I'm following the voice inside my heart and Its confused:confused:. I want to break up with him because he has caused me so much damage and sickness. In fact I can't describe the sick feeling I'm feeling at this momment:sick:. But he also brings me joy and laughter something I don't get often:laugh:. We've been together for almost two years and we've had our up and downs. More downs than up:mad:. But it seems that everytime I get to do it the good days wants to remain in my head and leaves me wishing they were still here:rolleyes:. His cheating ways landed him the number one spot on the "baby mama drama" list and I have absoultely no time for that type of drama or any type of drama for that matter:mad:. I hate coming in second to anyone when it comes down to a monogamous relationship, including their mother. I can understand being equal to their mother but never second:cool:. Now it seems like all he has time for is his daughter and never me at all. I know this sounds selfish but I can't find a way to sugar coat it. I never even met the baby and its not like I want to because I had quite a few bad words with the mother and for her to know that I met her daughter she would probably try and attempt to do something thats gonna place me in jail for the rest of my life. And I have no time for fighting over him or anything else involving him. I must say that my time is pressed, I'm preparing to start college and beginning to reach my goals. He's holding me back but I love him and want to be with him even though he has did some pretty bad damage. I believe in making things work. But if I ever want tor each my goals I have to let him go. Am I making the right decision, for him and for me?
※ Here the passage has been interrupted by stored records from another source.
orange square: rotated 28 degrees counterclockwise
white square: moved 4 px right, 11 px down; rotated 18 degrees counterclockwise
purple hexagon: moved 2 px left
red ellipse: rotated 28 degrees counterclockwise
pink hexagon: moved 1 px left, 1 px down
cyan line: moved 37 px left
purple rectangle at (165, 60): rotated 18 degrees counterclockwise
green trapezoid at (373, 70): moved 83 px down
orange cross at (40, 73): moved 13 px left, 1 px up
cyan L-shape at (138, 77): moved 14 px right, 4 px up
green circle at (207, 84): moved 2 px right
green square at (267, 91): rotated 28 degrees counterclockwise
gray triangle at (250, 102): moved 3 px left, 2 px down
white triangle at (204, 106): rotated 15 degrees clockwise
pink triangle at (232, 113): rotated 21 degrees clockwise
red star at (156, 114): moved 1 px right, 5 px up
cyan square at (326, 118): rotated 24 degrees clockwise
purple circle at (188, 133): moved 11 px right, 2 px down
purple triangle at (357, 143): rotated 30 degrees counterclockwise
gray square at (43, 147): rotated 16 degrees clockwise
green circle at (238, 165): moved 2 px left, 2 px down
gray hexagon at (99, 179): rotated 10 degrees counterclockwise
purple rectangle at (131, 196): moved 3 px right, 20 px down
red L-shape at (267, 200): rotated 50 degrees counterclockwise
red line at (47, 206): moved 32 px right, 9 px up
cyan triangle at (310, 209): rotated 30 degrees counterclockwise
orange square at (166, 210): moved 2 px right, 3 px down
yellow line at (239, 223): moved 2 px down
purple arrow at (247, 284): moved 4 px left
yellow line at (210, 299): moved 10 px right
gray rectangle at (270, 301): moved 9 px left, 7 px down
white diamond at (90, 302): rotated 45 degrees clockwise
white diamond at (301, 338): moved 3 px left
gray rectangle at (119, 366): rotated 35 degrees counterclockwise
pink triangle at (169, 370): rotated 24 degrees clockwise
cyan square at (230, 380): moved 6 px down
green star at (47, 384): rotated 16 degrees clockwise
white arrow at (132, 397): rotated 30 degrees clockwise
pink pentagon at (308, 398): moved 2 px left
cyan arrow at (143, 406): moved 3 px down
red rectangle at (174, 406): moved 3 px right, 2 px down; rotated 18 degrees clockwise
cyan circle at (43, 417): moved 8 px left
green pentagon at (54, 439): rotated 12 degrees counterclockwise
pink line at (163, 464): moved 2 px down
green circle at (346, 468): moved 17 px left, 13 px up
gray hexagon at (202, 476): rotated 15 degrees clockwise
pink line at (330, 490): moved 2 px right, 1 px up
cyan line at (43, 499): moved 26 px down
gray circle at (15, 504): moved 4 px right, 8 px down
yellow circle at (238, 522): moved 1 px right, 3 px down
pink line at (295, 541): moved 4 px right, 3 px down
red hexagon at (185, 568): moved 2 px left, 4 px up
Should I continue to break up with him?

 

:confused:

Posted

If he is cheating on you i'd say break up with him but thats just me as i used to be that person and no matter how many times they may say they'll change if you keep accepting it they'll keep doing it.

 

As for the child situation i'm not sure, i mean if he's any type of man he'll always put his child first though i'm not speaking from experiance on that as i dont have children.

 

Sorry i haven't been able to offer any better advice.